[Exercise brief]: Please reproduce, word for word, the lines of the material between the line holding "mixin を配置できるリポジトリエディターによって達成できます。ただし、この動作は、cq:cugEnabled プロパティや" and the line holding "## CUG のアップグレード", inclusive.

◆ ◆ ◆ ◆ ◆

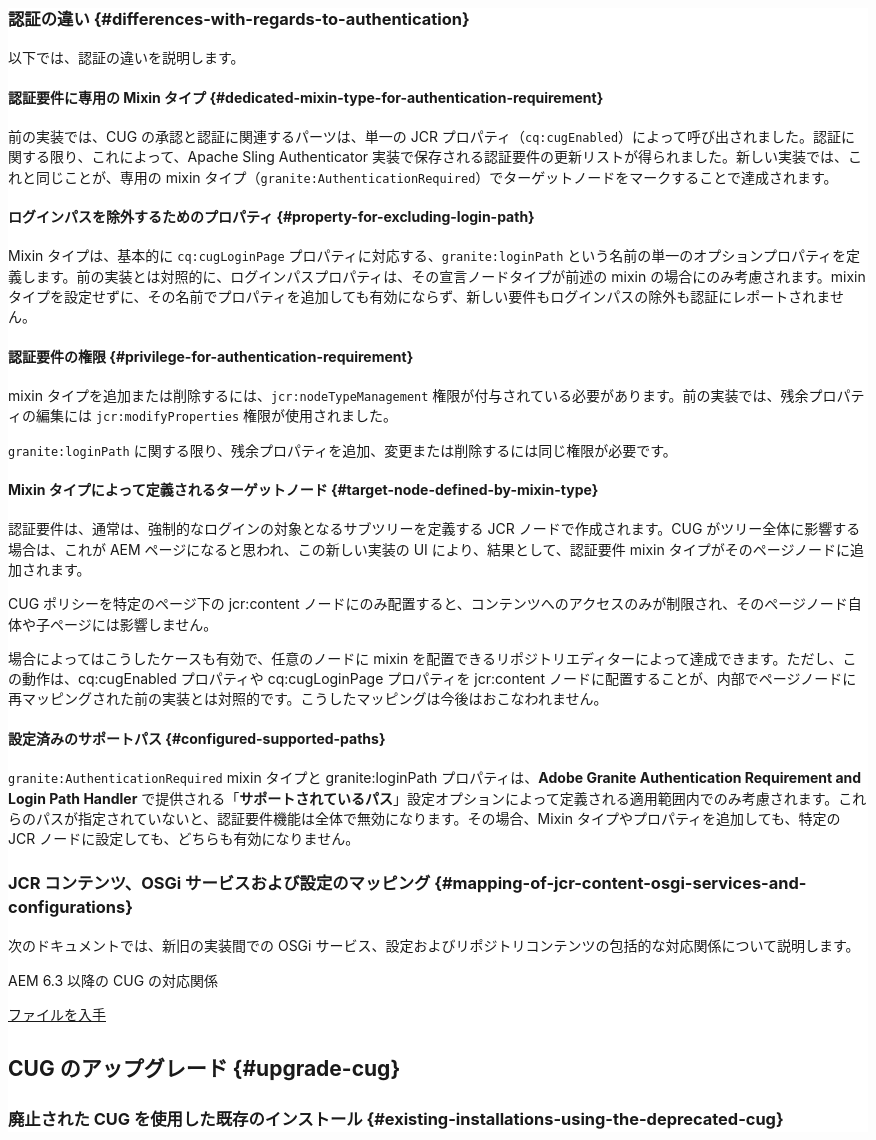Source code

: ### 認証の違い {#differences-with-regards-to-authentication}

以下では、認証の違いを説明します。

#### 認証要件に専用の Mixin タイプ {#dedicated-mixin-type-for-authentication-requirement}

前の実装では、CUG の承認と認証に関連するパーツは、単一の JCR プロパティ（`cq:cugEnabled`）によって呼び出されました。認証に関する限り、これによって、Apache Sling Authenticator 実装で保存される認証要件の更新リストが得られました。新しい実装では、これと同じことが、専用の mixin タイプ（`granite:AuthenticationRequired`）でターゲットノードをマークすることで達成されます。

#### ログインパスを除外するためのプロパティ {#property-for-excluding-login-path}

Mixin タイプは、基本的に `cq:cugLoginPage` プロパティに対応する、`granite:loginPath` という名前の単一のオプションプロパティを定義します。前の実装とは対照的に、ログインパスプロパティは、その宣言ノードタイプが前述の mixin の場合にのみ考慮されます。mixin タイプを設定せずに、その名前でプロパティを追加しても有効にならず、新しい要件もログインパスの除外も認証にレポートされません。

#### 認証要件の権限 {#privilege-for-authentication-requirement}

mixin タイプを追加または削除するには、`jcr:nodeTypeManagement` 権限が付与されている必要があります。前の実装では、残余プロパティの編集には `jcr:modifyProperties` 権限が使用されました。

`granite:loginPath` に関する限り、残余プロパティを追加、変更または削除するには同じ権限が必要です。

#### Mixin タイプによって定義されるターゲットノード {#target-node-defined-by-mixin-type}

認証要件は、通常は、強制的なログインの対象となるサブツリーを定義する JCR ノードで作成されます。CUG がツリー全体に影響する場合は、これが AEM ページになると思われ、この新しい実装の UI により、結果として、認証要件 mixin タイプがそのページノードに追加されます。

CUG ポリシーを特定のページ下の jcr:content ノードにのみ配置すると、コンテンツへのアクセスのみが制限され、そのページノード自体や子ページには影響しません。

場合によってはこうしたケースも有効で、任意のノードに mixin を配置できるリポジトリエディターによって達成できます。ただし、この動作は、cq:cugEnabled プロパティや cq:cugLoginPage プロパティを jcr:content ノードに配置することが、内部でページノードに再マッピングされた前の実装とは対照的です。こうしたマッピングは今後はおこなわれません。

#### 設定済みのサポートパス {#configured-supported-paths}

`granite:AuthenticationRequired` mixin タイプと granite:loginPath プロパティは、**Adobe Granite Authentication Requirement and Login Path Handler** で提供される「**サポートされているパス**」設定オプションによって定義される適用範囲内でのみ考慮されます。これらのパスが指定されていないと、認証要件機能は全体で無効になります。その場合、Mixin タイプやプロパティを追加しても、特定の JCR ノードに設定しても、どちらも有効になりません。

### JCR コンテンツ、OSGi サービスおよび設定のマッピング {#mapping-of-jcr-content-osgi-services-and-configurations}

次のドキュメントでは、新旧の実装間での OSGi サービス、設定およびリポジトリコンテンツの包括的な対応関係について説明します。

AEM 6.3 以降の CUG の対応関係

[ファイルを入手](assets/cug-mapping.pdf)

## CUG のアップグレード {#upgrade-cug}

### 廃止された CUG を使用した既存のインストール {#existing-installations-using-the-deprecated-cug}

◆ ◆ ◆ ◆ ◆

[Task output]:
場合によってはこうしたケースも有効で、任意のノードに mixin を配置できるリポジトリエディターによって達成できます。ただし、この動作は、cq:cugEnabled プロパティや cq:cugLoginPage プロパティを jcr:content ノードに配置することが、内部でページノードに再マッピングされた前の実装とは対照的です。こうしたマッピングは今後はおこなわれません。

#### 設定済みのサポートパス {#configured-supported-paths}

`granite:AuthenticationRequired` mixin タイプと granite:loginPath プロパティは、**Adobe Granite Authentication Requirement and Login Path Handler** で提供される「**サポートされているパス**」設定オプションによって定義される適用範囲内でのみ考慮されます。これらのパスが指定されていないと、認証要件機能は全体で無効になります。その場合、Mixin タイプやプロパティを追加しても、特定の JCR ノードに設定しても、どちらも有効になりません。

### JCR コンテンツ、OSGi サービスおよび設定のマッピング {#mapping-of-jcr-content-osgi-services-and-configurations}

次のドキュメントでは、新旧の実装間での OSGi サービス、設定およびリポジトリコンテンツの包括的な対応関係について説明します。

AEM 6.3 以降の CUG の対応関係

[ファイルを入手](assets/cug-mapping.pdf)

## CUG のアップグレード {#upgrade-cug}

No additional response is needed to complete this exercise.